Up 1-0 in the NBA Finals, the way Nuggets coach Michael Malone spoke on Saturday after practice, you’d think his team had actually dropped the series opener.

“Yeah, I don’t think we played well in Game 1,” Malone said.

Miami’s poor 3-point shooting, which included just 5 for 16 on wide-open 3s on Thursday night? Not going to happen again, Denver’s coach said bruskly.

“As I told our players this morning, the fact that they got 16 wide-open 3s is problematic, and if you think that Max Strus is going to go 0 for 9 again or Duncan Robinson is going to go 1 for 5 again, you’re wrong,” he said.
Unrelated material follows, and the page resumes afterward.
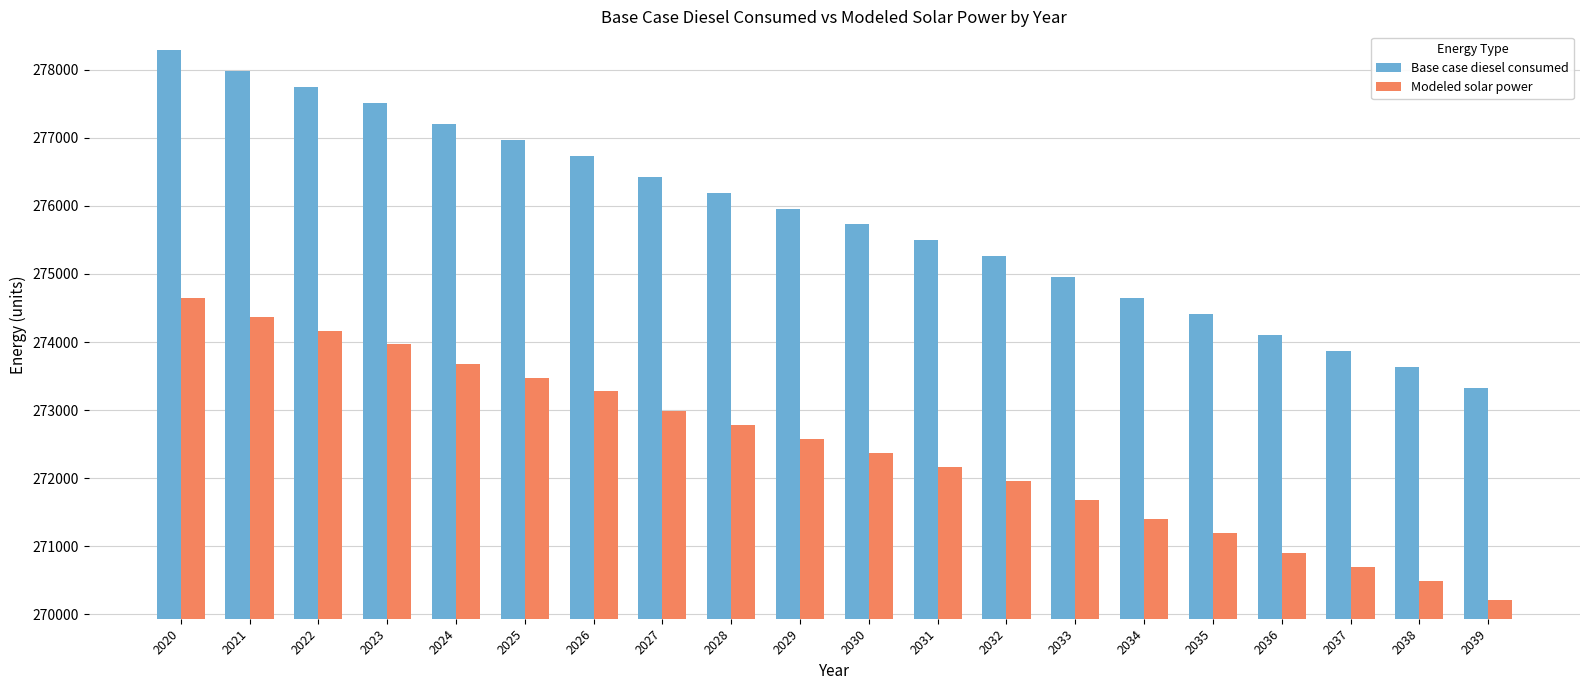

How many categories are shown in the chart?

20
Barely prompted, Malone turned his attention to the fourth quarter where the Nuggets were outscored 30-20 and saw a sizable double-digit lead shrink to just nine as the Heat found its 3-point stroke. Think Malone, with a chance to do something no other team in Nuggets history has done, would allow for even an ounce of complacency? Think again. No one’s getting fat with success right now. Not on his watch.
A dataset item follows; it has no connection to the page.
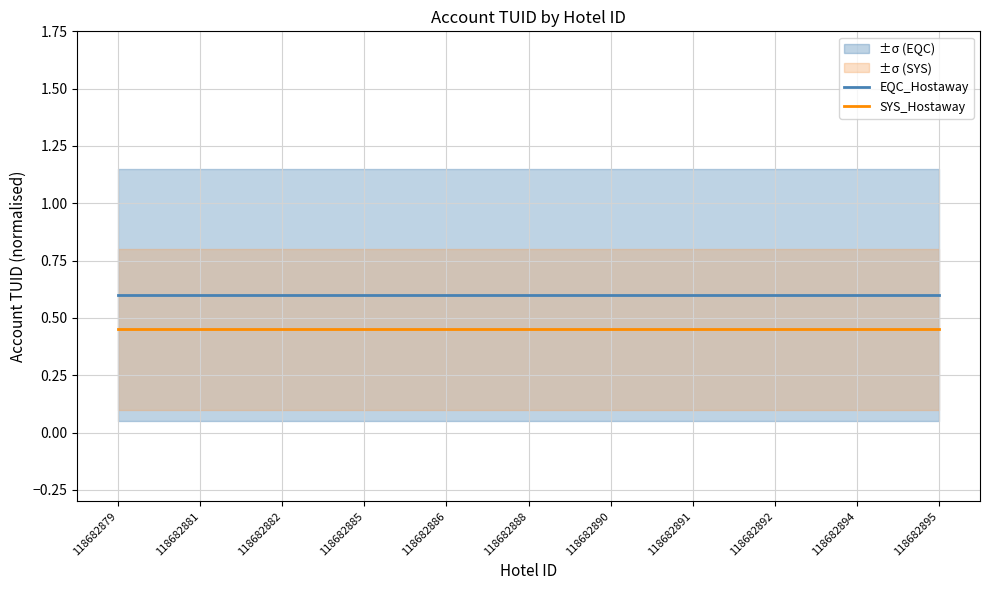

Reading left to right, transcribe all the data shown in this chart.

EQC_Hostaway: 0.6	0.6	0.6	0.6	0.6	0.6	0.6	0.6	0.6	0.6	0.6
SYS_Hostaway: 0.5	0.5	0.5	0.5	0.5	0.5	0.5	0.5	0.5	0.5	0.5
“I told our players today, don’t read the paper, don’t listen to the folks on the radio and TV saying that this series is over and that we’ve done something, because we haven’t done a (dang) thing,” Malone said with his trademark fire.

The pick-and-roll defense on Jimmy Butler, the second-chance opportunities, all of it was fair game as Malone audited their film. After the Heat managed just two free throws in Game 1, Malone said he was expecting a level of urgency and aggression from Miami that hadn’t been there. And what they did in Game 1, limiting Miami to 63 points through three quarters and improving to 9-0 at Ball Arena in the postseason, won’t have any bearing on what happens Sunday night.

Aaron Gordon admitted it’s hard not to let the outside chatter filter into his headspace.

“It’s difficult because the people around you get excited, as well,” Gordon said. “So, you have to keep like a calmness. You have to keep a poise to you, like an intense energy but calm, while the rest of everybody else is really frenetic. It’s important to just make the main thing the main thing and just be focused on what the task is at hand.”